**Task requirements**
Without any pictures, print exactly the lines that run from the start of the data through the line containing "right hip: (28, 280)".

Pose landmark coordinates
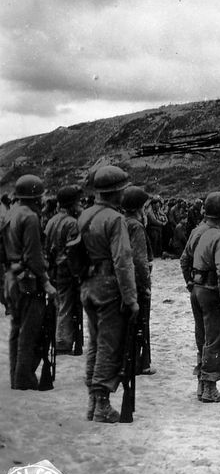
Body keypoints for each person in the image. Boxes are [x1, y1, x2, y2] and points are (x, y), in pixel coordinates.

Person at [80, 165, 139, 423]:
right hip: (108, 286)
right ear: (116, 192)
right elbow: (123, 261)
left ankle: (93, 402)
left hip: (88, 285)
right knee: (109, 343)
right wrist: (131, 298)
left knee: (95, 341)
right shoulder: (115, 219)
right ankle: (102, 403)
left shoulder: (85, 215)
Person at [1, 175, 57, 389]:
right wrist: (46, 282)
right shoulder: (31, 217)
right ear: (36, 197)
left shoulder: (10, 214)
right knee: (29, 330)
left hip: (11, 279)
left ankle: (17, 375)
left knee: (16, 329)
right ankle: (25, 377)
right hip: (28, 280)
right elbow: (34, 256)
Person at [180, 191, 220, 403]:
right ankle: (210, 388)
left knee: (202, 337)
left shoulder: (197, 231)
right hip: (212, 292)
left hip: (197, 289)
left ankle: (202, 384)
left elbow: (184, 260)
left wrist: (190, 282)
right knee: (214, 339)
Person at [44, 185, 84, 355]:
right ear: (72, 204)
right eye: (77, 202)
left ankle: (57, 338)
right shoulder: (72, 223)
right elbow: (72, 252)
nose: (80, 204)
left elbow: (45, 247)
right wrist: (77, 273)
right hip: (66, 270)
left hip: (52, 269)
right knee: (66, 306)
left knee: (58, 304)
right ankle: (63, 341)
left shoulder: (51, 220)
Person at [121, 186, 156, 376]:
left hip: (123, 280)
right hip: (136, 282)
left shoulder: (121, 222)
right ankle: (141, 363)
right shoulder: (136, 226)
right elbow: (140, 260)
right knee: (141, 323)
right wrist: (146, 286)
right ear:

**Response to this task**
Body keypoints for each person in the image. Boxes are [x1, y1, x2, y2] and points are (x, y), in pixel coordinates.

Person at [80, 165, 139, 423]:
right hip: (108, 286)
right ear: (116, 192)
right elbow: (123, 261)
left ankle: (93, 402)
left hip: (88, 285)
right knee: (109, 343)
right wrist: (131, 298)
left knee: (95, 341)
right shoulder: (115, 219)
right ankle: (102, 403)
left shoulder: (85, 215)
Person at [1, 175, 57, 389]:
right wrist: (46, 282)
right shoulder: (31, 217)
right ear: (36, 197)
left shoulder: (10, 214)
right knee: (29, 330)
left hip: (11, 279)
left ankle: (17, 375)
left knee: (16, 329)
right ankle: (25, 377)
right hip: (28, 280)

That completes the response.